(The problem) Select all lines holding the word "purchased" from the entries that follow.

(Extracted data entries)
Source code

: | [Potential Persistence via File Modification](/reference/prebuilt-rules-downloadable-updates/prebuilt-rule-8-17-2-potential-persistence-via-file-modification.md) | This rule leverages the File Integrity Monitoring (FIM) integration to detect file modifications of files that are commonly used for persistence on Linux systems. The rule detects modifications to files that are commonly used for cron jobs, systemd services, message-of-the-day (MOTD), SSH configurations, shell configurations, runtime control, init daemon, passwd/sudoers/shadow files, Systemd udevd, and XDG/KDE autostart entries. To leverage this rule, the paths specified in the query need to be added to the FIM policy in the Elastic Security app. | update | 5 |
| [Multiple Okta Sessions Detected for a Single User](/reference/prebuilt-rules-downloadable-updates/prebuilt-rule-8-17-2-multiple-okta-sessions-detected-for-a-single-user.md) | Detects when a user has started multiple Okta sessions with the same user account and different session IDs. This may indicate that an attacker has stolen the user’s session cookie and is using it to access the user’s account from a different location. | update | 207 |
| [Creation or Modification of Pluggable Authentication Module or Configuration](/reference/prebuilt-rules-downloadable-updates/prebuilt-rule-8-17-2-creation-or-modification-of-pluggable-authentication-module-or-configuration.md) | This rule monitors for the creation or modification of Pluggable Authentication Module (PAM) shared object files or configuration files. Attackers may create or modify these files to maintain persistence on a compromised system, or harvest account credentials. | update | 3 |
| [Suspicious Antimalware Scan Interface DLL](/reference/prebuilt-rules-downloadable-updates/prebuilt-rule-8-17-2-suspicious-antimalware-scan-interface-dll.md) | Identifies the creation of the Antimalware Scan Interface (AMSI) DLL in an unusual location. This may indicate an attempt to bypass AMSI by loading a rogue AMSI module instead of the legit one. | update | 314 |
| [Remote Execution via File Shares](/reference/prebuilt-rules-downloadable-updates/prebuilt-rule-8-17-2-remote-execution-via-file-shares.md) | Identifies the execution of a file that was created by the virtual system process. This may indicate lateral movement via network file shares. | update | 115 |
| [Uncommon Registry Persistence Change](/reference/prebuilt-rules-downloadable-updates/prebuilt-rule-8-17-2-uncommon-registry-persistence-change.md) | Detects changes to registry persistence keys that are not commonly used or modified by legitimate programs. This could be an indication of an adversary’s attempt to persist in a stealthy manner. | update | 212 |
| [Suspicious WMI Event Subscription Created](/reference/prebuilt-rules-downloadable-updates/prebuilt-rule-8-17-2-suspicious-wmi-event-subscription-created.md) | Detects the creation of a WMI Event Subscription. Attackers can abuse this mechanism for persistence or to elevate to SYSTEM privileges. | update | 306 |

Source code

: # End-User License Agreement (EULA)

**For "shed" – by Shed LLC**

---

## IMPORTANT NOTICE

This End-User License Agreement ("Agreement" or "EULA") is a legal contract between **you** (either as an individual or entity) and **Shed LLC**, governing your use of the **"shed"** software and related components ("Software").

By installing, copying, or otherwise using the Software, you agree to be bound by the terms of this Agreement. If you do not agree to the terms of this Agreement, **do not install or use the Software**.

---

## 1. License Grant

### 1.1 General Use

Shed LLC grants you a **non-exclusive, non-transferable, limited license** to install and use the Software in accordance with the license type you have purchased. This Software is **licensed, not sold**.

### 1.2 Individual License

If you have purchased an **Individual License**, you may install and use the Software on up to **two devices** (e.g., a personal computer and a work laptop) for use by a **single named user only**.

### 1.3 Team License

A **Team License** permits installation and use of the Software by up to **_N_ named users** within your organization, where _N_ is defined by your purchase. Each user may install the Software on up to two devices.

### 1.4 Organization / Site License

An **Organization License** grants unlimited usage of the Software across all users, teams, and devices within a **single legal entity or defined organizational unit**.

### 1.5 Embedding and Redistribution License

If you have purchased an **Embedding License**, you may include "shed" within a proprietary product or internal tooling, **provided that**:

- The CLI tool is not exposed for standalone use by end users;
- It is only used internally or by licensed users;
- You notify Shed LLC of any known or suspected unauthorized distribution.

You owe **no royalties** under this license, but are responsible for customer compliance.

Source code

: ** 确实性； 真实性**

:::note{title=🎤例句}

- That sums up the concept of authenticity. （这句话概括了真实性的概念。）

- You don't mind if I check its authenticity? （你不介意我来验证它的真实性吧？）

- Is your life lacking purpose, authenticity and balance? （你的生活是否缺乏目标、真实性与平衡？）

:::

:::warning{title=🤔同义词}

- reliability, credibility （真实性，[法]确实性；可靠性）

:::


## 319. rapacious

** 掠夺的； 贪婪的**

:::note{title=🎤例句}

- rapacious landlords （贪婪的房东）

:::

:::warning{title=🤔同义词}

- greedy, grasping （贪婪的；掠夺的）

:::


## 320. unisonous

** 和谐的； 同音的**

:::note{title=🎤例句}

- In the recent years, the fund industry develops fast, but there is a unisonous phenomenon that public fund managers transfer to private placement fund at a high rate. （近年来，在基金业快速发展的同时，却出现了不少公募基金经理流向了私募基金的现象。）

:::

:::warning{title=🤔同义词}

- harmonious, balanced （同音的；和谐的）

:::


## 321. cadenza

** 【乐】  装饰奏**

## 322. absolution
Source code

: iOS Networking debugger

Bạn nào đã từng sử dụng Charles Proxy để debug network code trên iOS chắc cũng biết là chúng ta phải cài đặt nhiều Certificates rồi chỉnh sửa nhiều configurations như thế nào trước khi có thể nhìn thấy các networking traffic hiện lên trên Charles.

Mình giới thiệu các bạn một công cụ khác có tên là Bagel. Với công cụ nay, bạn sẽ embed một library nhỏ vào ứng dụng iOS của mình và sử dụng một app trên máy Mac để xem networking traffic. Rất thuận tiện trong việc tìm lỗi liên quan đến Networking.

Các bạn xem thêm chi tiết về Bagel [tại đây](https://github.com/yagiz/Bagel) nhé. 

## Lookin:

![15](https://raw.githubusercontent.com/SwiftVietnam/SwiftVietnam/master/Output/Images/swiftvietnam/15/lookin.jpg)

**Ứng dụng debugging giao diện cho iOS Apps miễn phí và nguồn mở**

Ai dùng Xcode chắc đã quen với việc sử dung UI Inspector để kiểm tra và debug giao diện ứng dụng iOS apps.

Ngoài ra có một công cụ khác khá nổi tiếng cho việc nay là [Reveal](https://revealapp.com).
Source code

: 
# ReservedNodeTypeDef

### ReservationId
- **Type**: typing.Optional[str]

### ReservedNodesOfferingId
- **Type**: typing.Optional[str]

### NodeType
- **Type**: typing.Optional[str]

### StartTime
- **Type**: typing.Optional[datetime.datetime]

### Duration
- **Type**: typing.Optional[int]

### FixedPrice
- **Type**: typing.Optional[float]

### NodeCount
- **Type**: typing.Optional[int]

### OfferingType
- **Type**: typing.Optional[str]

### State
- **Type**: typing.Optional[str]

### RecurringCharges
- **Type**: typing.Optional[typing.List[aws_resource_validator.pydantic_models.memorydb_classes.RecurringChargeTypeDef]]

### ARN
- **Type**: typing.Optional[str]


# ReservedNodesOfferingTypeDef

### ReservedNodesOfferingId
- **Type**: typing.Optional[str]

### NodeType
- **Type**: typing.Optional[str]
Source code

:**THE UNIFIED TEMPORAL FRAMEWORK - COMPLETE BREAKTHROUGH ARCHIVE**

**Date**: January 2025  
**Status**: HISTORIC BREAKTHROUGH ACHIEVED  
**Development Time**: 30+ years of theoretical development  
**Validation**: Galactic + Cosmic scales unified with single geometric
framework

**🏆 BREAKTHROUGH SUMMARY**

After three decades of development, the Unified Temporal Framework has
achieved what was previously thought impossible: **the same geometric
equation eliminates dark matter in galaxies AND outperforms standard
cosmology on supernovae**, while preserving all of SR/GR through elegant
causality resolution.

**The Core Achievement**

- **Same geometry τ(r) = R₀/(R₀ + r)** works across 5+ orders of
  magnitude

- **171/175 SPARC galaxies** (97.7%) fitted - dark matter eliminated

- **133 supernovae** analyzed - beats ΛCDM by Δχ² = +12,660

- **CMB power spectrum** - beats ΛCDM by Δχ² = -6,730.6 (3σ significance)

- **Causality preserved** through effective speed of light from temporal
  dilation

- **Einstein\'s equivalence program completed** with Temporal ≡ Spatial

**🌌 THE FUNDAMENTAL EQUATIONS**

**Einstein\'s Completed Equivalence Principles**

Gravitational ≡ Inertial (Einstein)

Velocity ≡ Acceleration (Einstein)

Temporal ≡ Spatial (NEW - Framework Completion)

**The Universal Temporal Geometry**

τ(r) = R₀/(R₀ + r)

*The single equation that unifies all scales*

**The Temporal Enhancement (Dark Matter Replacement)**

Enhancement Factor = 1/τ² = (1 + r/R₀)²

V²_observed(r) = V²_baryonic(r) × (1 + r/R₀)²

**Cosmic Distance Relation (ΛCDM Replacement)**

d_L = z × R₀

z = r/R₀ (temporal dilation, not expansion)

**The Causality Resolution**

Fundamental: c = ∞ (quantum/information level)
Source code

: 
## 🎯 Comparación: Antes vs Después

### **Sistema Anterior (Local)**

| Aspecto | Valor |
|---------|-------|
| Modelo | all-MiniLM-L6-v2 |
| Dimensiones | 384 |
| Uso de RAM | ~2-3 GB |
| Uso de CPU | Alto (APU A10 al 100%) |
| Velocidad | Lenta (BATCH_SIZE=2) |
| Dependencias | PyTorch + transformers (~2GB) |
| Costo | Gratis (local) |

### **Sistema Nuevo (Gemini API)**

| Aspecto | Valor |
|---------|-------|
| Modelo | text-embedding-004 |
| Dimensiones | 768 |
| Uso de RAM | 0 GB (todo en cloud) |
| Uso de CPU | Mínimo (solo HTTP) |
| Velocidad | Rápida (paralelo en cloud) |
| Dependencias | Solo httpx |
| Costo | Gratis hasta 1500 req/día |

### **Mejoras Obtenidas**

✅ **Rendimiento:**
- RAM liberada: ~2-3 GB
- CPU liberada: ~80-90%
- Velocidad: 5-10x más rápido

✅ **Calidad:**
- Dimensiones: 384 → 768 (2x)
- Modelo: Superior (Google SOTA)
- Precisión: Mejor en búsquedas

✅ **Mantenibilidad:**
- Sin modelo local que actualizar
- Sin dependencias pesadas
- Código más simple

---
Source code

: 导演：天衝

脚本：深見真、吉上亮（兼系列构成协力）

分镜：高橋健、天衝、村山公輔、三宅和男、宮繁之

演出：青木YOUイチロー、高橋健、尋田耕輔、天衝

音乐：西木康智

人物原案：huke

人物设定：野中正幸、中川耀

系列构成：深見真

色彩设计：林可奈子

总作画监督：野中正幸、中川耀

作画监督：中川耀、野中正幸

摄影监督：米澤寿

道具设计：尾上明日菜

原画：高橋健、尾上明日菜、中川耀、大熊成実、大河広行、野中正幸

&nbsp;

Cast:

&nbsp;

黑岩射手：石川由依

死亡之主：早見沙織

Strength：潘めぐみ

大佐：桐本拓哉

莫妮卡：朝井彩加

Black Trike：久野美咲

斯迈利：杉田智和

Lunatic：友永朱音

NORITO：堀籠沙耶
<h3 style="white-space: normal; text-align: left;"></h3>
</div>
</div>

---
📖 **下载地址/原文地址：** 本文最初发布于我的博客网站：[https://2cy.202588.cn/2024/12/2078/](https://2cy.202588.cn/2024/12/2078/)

(Written answer)
Shed LLC grants you a **non-exclusive, non-transferable, limited license** to install and use the Software in accordance with the license type you have purchased. This Software is **licensed, not sold**.
If you have purchased an **Individual License**, you may install and use the Software on up to **two devices** (e.g., a personal computer and a work laptop) for use by a **single named user only**.
If you have purchased an **Embedding License**, you may include "shed" within a proprietary product or internal tooling, **provided that**:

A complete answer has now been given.